The trick they used for the rh-php7? packages cannot be applied to MariaDB as only one package can bind to the socket so an upgrade for NC would force the MariaDB upgrade to all other apps using MariaDB for all users. Not good.

Yeah. That’s why this classic LAMP Hosting services, like OP is using, are not feasable anymore for many things. A product like Nextcloud should run in it’s own dedicated VM imho and probably have it’s own dedicated database.

I have some sympathy for the OP, it is a pain when software companies try and enforce updates, but I don’t think this is happening here. Just ignore the message (or code it out to make it invisible - you can probably hide it with css).
Personally I am still running NC18 for my uses because it does what I want, I have some time invested in customisations to “improve” it (for me), and I can’t be arsed to waste time fixing it if it is not broke. If I was to update then apps I rely on (eg OCC) would no longer work or have their own “improvements” which I would find conflict with my needs (eg the whole OwnOffice farrago) and if my sites exists in a dusty unused corner of the interweb that’s fine. The people who use them know where they are, if they go down then they are down for a while but life goes on.

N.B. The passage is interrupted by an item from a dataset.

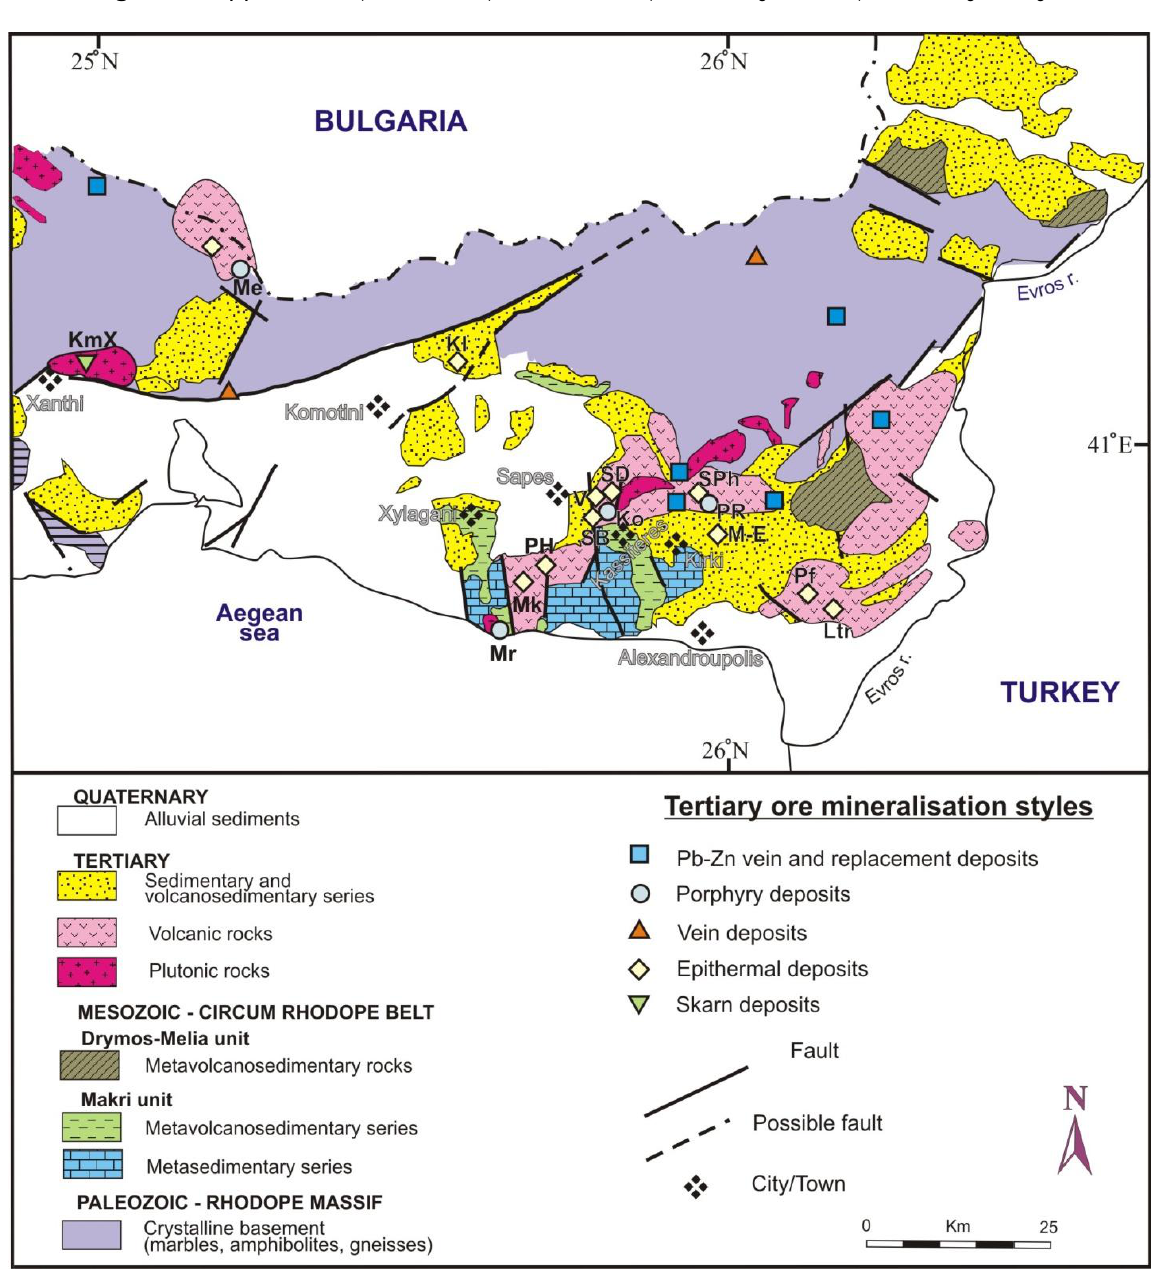
Figure 3. Simplified geological map of the Rhodope metallogenic province in Greece displaying the major Tertiary ore deposits and prospects [6,7 with modifications]. KmX: Kimmeria/Xanthi; Me: Melitena; Mr: Maronia; Ko: Konos/Sapes; SB: St. Barbara/Kassiteres; SD: St. Demetrios/Sapes; V: Viper; PH: Perama Hill; Mk: Mavrokoryfi; PR: Pagoni Rachi/Kirki; SPh: Agios Philippos/Kirki; Pf: Pefka; Ltr: Loutros; Kl: Kallyntirion; M-E:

Yes I can understand it too. But sometimes the devs do not really have a choice when they wanna implement new features and at some point it also becomes unmaintainable, when you have to test your software with x ammount of PHP and MySQL versions. I think it is completley reasonable to require an upgrade of these dependencies every 4 to 5 years.

In case of the OP I would look for another hosting provider. A hosting company that does not meet these requirements in 2021 clearly has no interest in selling anything. I mean, what else do you want to host on such a server? Are WordPress or other popular PHP applications still supporting MySQL versions older than 5.7 and PHP versions older than 7.2?

EDIT:
Ok I looked it up: You can still use MySQL 5.0 with WordPress, but they also say:

Note: If you are in a legacy environment where you only have older PHP or MySQL versions, WordPress also works with PHP 5.6.20+ and MySQL 5.0+, but these versions have reached official End Of Life and as such may expose your site to security vulnerabilities.

https://wordpress.org/about/requirements/

And yes I know that RedHat backports security fixes. But I still think that when you host internet facing services that you should stick with versions, which are still officialy supported by the original developers.

Apart from that, migrating to a newer database version usually doesn’t get easier the longer you wait. And if you do it every few years, you won’t get out of practice :wink:

Yes, I don’t have a problem with needing to upgrade other things to use the latest version (unless they are core items that there may be other reasons not to update (eg other applications still using an earlier version php which is still supported).

I also don’t have a problem with an old version becoming “unsupported”. It’s when the old version starts nagging, or even insisting, that the user upgrades to a newer version that the problem arises. If I want to maintain my system using old software and old versions of its dependencies then that should be my decision and my problem.

PS I don’t think NC are doing this - or at least I hope not - its a general point.

I don’t know whether it’s an option for you, but I can state that we have several NC 22 instances running reliably with MySQL 5.7. Overall daily users ~200.
It seems that only some apps, e.g. the mail app, would anyway encounter problems because indices could be reattributed after an entry has been deleted. But we are not using the mail app and in other apps it has so far not occurred as a problem.